### REQUIRED WORK
Could you retype the entries exactly as they are?

+ + + + +

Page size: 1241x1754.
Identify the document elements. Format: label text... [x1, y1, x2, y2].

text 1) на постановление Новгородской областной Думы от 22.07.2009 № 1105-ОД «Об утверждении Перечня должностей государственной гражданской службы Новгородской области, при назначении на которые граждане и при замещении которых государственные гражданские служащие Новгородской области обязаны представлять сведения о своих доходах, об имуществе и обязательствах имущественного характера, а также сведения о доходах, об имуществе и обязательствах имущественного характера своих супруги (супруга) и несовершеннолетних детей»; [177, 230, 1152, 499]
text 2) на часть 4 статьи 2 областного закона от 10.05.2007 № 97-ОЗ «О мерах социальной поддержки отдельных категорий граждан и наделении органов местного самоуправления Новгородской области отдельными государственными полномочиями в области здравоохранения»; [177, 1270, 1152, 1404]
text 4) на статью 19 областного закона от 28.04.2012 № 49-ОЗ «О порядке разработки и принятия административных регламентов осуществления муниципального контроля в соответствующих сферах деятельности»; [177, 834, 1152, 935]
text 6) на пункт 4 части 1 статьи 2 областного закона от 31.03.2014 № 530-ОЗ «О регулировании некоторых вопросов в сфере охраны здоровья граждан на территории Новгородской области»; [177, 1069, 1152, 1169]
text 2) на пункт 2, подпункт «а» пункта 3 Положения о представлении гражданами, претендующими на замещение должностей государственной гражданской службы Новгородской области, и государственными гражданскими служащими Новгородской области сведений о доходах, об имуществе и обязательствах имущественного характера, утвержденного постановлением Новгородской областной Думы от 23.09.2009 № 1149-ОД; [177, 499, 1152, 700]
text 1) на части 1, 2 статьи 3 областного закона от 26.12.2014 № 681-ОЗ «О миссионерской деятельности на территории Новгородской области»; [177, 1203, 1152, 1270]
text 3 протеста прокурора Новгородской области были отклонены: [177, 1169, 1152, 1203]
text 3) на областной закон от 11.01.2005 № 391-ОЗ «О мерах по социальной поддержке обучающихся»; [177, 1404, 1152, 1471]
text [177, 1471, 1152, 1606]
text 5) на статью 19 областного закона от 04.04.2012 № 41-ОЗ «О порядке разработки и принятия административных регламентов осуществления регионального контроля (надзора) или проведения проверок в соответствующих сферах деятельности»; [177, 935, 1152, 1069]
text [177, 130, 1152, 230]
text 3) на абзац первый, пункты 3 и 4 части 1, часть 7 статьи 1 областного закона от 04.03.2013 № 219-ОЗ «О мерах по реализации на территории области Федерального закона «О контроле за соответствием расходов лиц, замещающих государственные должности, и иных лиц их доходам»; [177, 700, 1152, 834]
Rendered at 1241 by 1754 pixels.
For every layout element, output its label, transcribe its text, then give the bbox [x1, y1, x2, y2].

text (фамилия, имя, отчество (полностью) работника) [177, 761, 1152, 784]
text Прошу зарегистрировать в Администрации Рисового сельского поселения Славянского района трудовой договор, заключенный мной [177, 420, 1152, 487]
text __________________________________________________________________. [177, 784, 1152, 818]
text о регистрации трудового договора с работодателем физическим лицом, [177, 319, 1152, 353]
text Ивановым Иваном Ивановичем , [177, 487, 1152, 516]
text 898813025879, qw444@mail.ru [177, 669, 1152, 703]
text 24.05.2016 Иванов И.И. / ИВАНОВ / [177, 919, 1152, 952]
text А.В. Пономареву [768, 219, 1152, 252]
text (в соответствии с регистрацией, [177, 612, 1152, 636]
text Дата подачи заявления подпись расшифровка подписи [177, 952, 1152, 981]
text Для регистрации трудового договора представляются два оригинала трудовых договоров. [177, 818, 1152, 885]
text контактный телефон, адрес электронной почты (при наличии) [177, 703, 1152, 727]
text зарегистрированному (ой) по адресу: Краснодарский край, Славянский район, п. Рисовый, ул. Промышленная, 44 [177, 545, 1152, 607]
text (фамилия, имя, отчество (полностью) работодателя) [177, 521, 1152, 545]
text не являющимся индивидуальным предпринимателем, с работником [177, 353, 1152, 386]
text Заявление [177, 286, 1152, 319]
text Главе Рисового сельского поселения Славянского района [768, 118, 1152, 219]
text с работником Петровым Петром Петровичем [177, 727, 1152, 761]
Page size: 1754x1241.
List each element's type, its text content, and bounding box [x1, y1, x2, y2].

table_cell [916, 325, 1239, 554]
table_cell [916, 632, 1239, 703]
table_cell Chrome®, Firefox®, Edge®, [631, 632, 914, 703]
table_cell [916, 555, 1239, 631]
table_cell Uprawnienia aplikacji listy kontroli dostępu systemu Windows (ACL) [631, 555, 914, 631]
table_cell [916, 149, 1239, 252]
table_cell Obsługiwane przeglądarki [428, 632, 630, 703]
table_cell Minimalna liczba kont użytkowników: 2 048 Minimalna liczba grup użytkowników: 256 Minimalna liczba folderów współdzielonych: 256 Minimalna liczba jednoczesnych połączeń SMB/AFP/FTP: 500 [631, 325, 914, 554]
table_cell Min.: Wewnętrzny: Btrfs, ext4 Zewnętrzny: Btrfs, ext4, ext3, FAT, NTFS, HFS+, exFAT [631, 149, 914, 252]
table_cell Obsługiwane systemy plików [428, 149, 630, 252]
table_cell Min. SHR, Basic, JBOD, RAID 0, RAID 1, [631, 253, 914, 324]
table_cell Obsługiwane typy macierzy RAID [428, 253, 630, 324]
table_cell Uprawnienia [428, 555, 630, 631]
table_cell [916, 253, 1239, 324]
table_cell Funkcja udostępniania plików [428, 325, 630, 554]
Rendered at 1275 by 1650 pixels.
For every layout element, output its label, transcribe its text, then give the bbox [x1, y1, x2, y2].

+ + + + +

### TASK RESPONSE
Page size: 1241x1754.
Identify the document elements. Format: label text... [x1, y1, x2, y2].

text 1) на постановление Новгородской областной Думы от 22.07.2009 № 1105-ОД «Об утверждении Перечня должностей государственной гражданской службы Новгородской области, при назначении на которые граждане и при замещении которых государственные гражданские служащие Новгородской области обязаны представлять сведения о своих доходах, об имуществе и обязательствах имущественного характера, а также сведения о доходах, об имуществе и обязательствах имущественного характера своих супруги (супруга) и несовершеннолетних детей»; [177, 230, 1152, 499]
text 2) на часть 4 статьи 2 областного закона от 10.05.2007 № 97-ОЗ «О мерах социальной поддержки отдельных категорий граждан и наделении органов местного самоуправления Новгородской области отдельными государственными полномочиями в области здравоохранения»; [177, 1270, 1152, 1404]
text 4) на статью 19 областного закона от 28.04.2012 № 49-ОЗ «О порядке разработки и принятия административных регламентов осуществления муниципального контроля в соответствующих сферах деятельности»; [177, 834, 1152, 935]
text 6) на пункт 4 части 1 статьи 2 областного закона от 31.03.2014 № 530-ОЗ «О регулировании некоторых вопросов в сфере охраны здоровья граждан на территории Новгородской области»; [177, 1069, 1152, 1169]
text 2) на пункт 2, подпункт «а» пункта 3 Положения о представлении гражданами, претендующими на замещение должностей государственной гражданской службы Новгородской области, и государственными гражданскими служащими Новгородской области сведений о доходах, об имуществе и обязательствах имущественного характера, утвержденного постановлением Новгородской областной Думы от 23.09.2009 № 1149-ОД; [177, 499, 1152, 700]
text 1) на части 1, 2 статьи 3 областного закона от 26.12.2014 № 681-ОЗ «О миссионерской деятельности на территории Новгородской области»; [177, 1203, 1152, 1270]
text 3 протеста прокурора Новгородской области были отклонены: [177, 1169, 1152, 1203]
text 3) на областной закон от 11.01.2005 № 391-ОЗ «О мерах по социальной поддержке обучающихся»; [177, 1404, 1152, 1471]
text [177, 1471, 1152, 1606]
text 5) на статью 19 областного закона от 04.04.2012 № 41-ОЗ «О порядке разработки и принятия административных регламентов осуществления регионального контроля (надзора) или проведения проверок в соответствующих сферах деятельности»; [177, 935, 1152, 1069]
text [177, 130, 1152, 230]
text 3) на абзац первый, пункты 3 и 4 части 1, часть 7 статьи 1 областного закона от 04.03.2013 № 219-ОЗ «О мерах по реализации на территории области Федерального закона «О контроле за соответствием расходов лиц, замещающих государственные должности, и иных лиц их доходам»; [177, 700, 1152, 834]
Rendered at 1241 by 1754 pixels.
For every layout element, output its label, transcribe its text, then give the bbox [x1, y1, x2, y2].

text (фамилия, имя, отчество (полностью) работника) [177, 761, 1152, 784]
text Прошу зарегистрировать в Администрации Рисового сельского поселения Славянского района трудовой договор, заключенный мной [177, 420, 1152, 487]
text __________________________________________________________________. [177, 784, 1152, 818]
text о регистрации трудового договора с работодателем физическим лицом, [177, 319, 1152, 353]
text Ивановым Иваном Ивановичем , [177, 487, 1152, 516]
text 898813025879, qw444@mail.ru [177, 669, 1152, 703]
text 24.05.2016 Иванов И.И. / ИВАНОВ / [177, 919, 1152, 952]
text А.В. Пономареву [768, 219, 1152, 252]
text (в соответствии с регистрацией, [177, 612, 1152, 636]
text Дата подачи заявления подпись расшифровка подписи [177, 952, 1152, 981]
text Для регистрации трудового договора представляются два оригинала трудовых договоров. [177, 818, 1152, 885]
text контактный телефон, адрес электронной почты (при наличии) [177, 703, 1152, 727]
text зарегистрированному (ой) по адресу: Краснодарский край, Славянский район, п. Рисовый, ул. Промышленная, 44 [177, 545, 1152, 607]
text (фамилия, имя, отчество (полностью) работодателя) [177, 521, 1152, 545]
text не являющимся индивидуальным предпринимателем, с работником [177, 353, 1152, 386]
text Заявление [177, 286, 1152, 319]
text Главе Рисового сельского поселения Славянского района [768, 118, 1152, 219]
text с работником Петровым Петром Петровичем [177, 727, 1152, 761]
Page size: 1754x1241.
List each element's type, its text content, and bounding box [x1, y1, x2, y2].

table_cell [916, 325, 1239, 554]
table_cell [916, 632, 1239, 703]
table_cell Chrome®, Firefox®, Edge®, [631, 632, 914, 703]
table_cell [916, 555, 1239, 631]
table_cell Uprawnienia aplikacji listy kontroli dostępu systemu Windows (ACL) [631, 555, 914, 631]
table_cell [916, 149, 1239, 252]
table_cell Obsługiwane przeglądarki [428, 632, 630, 703]
table_cell Minimalna liczba kont użytkowników: 2 048 Minimalna liczba grup użytkowników: 256 Minimalna liczba folderów współdzielonych: 256 Minimalna liczba jednoczesnych połączeń SMB/AFP/FTP: 500 [631, 325, 914, 554]
table_cell Min.: Wewnętrzny: Btrfs, ext4 Zewnętrzny: Btrfs, ext4, ext3, FAT, NTFS, HFS+, exFAT [631, 149, 914, 252]
table_cell Obsługiwane systemy plików [428, 149, 630, 252]
table_cell Min. SHR, Basic, JBOD, RAID 0, RAID 1, [631, 253, 914, 324]
table_cell Obsługiwane typy macierzy RAID [428, 253, 630, 324]
table_cell Uprawnienia [428, 555, 630, 631]
table_cell [916, 253, 1239, 324]
table_cell Funkcja udostępniania plików [428, 325, 630, 554]
Rendered at 1275 by 1650 pixels.
For every layout element, output its label, transcribe its text, then give the bbox [x1, y1, x2, y2].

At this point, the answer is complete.